BY Laura Hillenbrand

It is an honor to publish my daughter’s very sensitive reflections
on her days at Kenyon College where she contacted
Chronic Fatigue Syndrome which has been a constant misery.

I lost Kenyon in a driving rainstorm in the spring of 1987. I was nineteen, seriously ill and frightened. That morning I signed the forms that officially withdrew me from school, hugged my best friend Lincoln goodbye, climbed into a battered Toyota and pulled out, bound for hospitals and tests and suffering beyond comprehension. I watched Linc recede in the rearview mirror until the rain washed him from view.

I drove through campus, looking at everything for the last time. A memory hung on each windowsill, each flight of steps, each lean of the road. I pulled past the mottled tree where Linc pulled me close in the darkness and told me his most guarded secret. Past Caples, where a guy I knew named John built a massive cardboard airplane, launched if off the roof, and cheered it on as it bellied up over the parking lot, then augured in inches short of someone’s front window. Past the quad in front of Norton, where I broke my nose playing football with the guys from Lewis. Past the deli where I sucked down coffee, fretted over osteology and slept over Burke. Past the lawn where I first felt a body folded around mine, lips warm by my ear, a whispered I love you. Past the house where Megan, my English professor, wrote me the letter than made me a writer.
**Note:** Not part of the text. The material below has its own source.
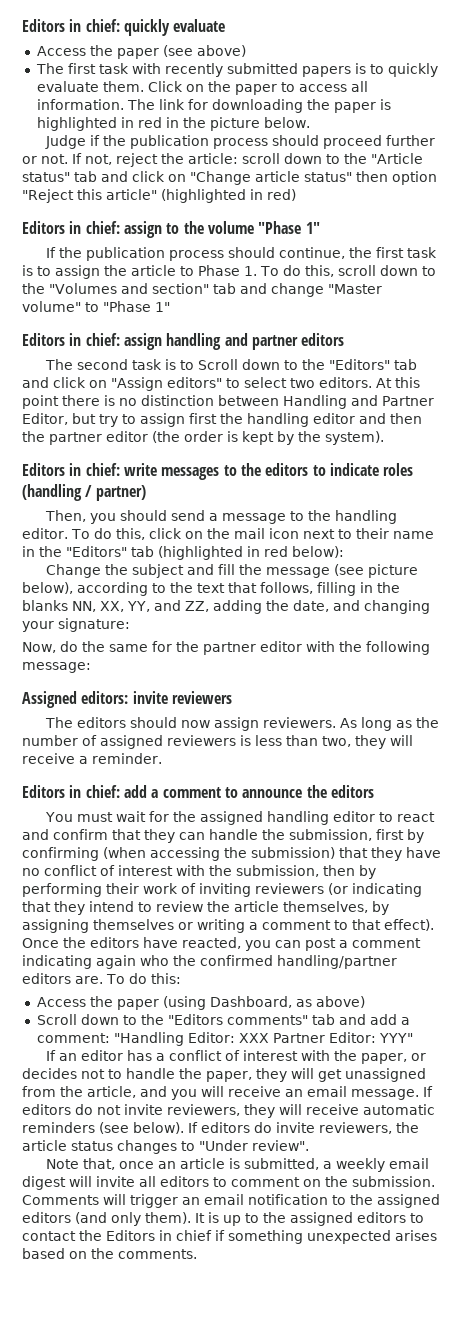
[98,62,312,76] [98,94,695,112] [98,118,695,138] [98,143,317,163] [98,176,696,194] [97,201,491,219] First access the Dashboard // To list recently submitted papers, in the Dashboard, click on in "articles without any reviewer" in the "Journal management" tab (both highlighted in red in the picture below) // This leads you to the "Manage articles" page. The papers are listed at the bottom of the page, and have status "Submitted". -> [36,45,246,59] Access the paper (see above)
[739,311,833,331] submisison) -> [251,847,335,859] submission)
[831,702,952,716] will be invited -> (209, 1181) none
Past the dorm where I was told about the ghosts that haunt the campus. Past the bench where I sat and wondered why ghosts came here.

More than a quarter century has passed. I never got well, and never came back. My friends moved on, graduated, scattered to the winds. John, builder of rogue cardboard planes, is dead. The young man who whispered to me in the grass is a corporate executive. Linc is ushering his sons and daughter through the world. Some of my friends have vanished. The rest are tending mortgages and children, thinning hair, thickening waists. Life is better and worse, simpler and more complicated, and the people we used to be slip further and further from reach, becoming ethereal. Becoming ghosts.

Sometimes, in my mind, I go back to Kenyon and live in my former self, nineteen and exquisitely, irretrievably alive. I draw my old friends around me, just as they were, and drift through all the places where my memories gather. I see others there, animating their own lost selves.

I glide down Middle Path with the other ghosts, understanding now why they come.